ACT News


Public libraries put up stiff defence in battle for the books

WITH their shelves of books, quiet corners and borrower cards, libraries may seem to many of the internet generation to be relics of a by-gone era.

But the ACT's public libraries are defying predictions of their eventual demise, and are reinventing themselves, recording many more visits in the year 2012-13 than they did five years ago.

More than 1,962,700 visits were paid to ACT public libraries in the past financial year, a similar number to 2011-12, when there were 1,963,200 visits, and more than the 1,706,400 recorded in 2007-08.

Libraries ACT director Vanessa Little said more people were using libraries to attend educational programs, children's story time readings and to use public Wi-Fi.

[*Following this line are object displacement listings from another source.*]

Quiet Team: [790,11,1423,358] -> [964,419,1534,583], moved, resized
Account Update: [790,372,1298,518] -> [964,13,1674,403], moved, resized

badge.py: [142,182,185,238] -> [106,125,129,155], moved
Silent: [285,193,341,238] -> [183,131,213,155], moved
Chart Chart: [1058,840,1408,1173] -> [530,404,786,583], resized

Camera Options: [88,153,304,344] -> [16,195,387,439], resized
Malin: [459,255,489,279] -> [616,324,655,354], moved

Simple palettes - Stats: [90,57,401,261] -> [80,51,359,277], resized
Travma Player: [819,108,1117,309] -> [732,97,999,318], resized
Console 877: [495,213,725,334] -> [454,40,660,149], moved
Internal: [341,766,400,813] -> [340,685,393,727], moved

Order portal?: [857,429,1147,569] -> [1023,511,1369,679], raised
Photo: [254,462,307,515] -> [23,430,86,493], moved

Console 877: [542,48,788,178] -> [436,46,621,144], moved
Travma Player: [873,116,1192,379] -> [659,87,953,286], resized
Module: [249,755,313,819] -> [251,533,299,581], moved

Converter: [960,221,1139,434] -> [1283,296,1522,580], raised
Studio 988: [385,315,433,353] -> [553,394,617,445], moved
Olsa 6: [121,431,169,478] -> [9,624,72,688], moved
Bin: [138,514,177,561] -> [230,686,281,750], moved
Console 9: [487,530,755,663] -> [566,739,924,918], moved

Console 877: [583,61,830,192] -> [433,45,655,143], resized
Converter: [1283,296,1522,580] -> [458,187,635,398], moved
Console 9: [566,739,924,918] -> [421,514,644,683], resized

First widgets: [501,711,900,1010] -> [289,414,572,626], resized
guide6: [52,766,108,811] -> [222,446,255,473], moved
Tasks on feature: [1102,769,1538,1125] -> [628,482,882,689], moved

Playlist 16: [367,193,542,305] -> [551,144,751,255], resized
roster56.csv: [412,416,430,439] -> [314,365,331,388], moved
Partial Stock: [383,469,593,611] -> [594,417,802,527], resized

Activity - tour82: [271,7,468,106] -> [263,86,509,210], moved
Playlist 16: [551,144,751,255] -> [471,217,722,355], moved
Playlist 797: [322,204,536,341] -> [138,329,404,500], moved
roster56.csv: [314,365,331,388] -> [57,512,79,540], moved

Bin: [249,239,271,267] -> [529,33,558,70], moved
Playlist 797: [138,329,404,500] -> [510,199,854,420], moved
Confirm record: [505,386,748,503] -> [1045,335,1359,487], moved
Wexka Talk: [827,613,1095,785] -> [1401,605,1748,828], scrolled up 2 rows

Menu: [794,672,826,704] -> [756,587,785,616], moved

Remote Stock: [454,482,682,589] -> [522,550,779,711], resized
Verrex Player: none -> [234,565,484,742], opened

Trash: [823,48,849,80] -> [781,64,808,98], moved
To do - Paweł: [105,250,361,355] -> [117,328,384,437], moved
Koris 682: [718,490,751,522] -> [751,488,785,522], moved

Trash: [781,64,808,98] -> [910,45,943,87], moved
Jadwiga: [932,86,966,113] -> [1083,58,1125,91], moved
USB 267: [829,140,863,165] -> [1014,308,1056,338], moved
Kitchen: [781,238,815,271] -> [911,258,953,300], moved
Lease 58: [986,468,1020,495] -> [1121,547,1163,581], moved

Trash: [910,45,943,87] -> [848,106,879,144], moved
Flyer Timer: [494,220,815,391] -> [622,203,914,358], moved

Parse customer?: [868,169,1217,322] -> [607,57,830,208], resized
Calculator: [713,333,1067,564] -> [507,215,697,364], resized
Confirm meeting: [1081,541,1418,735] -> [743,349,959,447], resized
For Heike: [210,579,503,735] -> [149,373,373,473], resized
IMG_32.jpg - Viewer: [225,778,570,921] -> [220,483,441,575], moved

Ms Little said libraries were partnering with Canberra community groups and government agencies to run sessions on health or general interest issues.

An increase in government funding had also ensured Canberra's libraries had up-to-date borrowing collections, she said.


''Libraries have always been about educating, self-education and lifelong learning, finding out what you need to know to make good decisions in your life, that sort of civic citizenship,'' Ms Little said.

''I can't imagine a time when there won't be books, but I can imagine a time when there will be fewer, and we're already seeing that.''

Kim Nguyen, an Australian National University student from Braddon, said she used Civic Library to study and to borrow books and DVDs, and used their Wi-Fi to download study materials.

Ms Nguyen is studying for a master's degree in gender and development and has been living in Canberra for more than two years.

She said she regularly walked to Civic Library because it was convenient and offered good service.

''The staff are very supportive and friendly, and whenever I don't know something, I can ask directly and they're very helpful,'' she said.

The number of visits paid to Gungahlin Library has risen from just 98,000 in 2007-08 to more than 381,000 in the most recent figures, due at least in part to a renovation and integration with Gungahlin College and CIT.